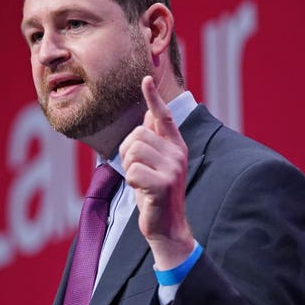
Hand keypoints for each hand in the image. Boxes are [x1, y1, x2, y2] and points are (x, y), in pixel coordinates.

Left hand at [119, 76, 194, 268]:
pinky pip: (133, 171)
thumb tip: (149, 112)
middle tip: (137, 171)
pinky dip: (131, 181)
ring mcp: (173, 168)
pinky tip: (142, 191)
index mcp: (175, 146)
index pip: (163, 116)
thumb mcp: (156, 163)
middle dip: (127, 152)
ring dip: (128, 167)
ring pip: (133, 151)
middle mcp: (177, 153)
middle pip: (137, 135)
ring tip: (140, 180)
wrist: (167, 226)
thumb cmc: (156, 193)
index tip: (146, 79)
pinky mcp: (164, 184)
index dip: (153, 98)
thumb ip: (155, 139)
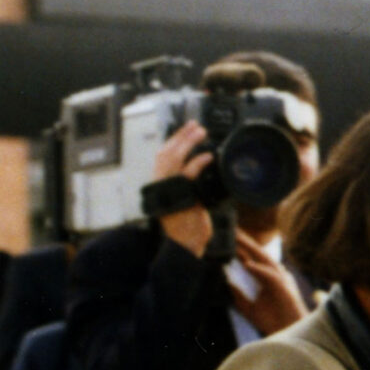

- - - - - - -

Leave every picture out and retype exactly the lines of the records above from the one holding "pinky pip: (133, 171)" through the last, both ends included and nothing besides.

*Solution to this task:*
pinky pip: (133, 171)
thumb tip: (149, 112)
middle tip: (137, 171)
pinky dip: (131, 181)
ring mcp: (173, 168)
pinky tip: (142, 191)
index mcp: (175, 146)
index pip: (163, 116)
thumb mcp: (156, 163)
middle dip: (127, 152)
ring dip: (128, 167)
ring pip: (133, 151)
middle mcp: (177, 153)
middle pip: (137, 135)
ring tip: (140, 180)
wrist: (167, 226)
thumb cmc: (156, 193)
index tip: (146, 79)
pinky mcp: (164, 184)
index dip: (153, 98)
thumb ip: (155, 139)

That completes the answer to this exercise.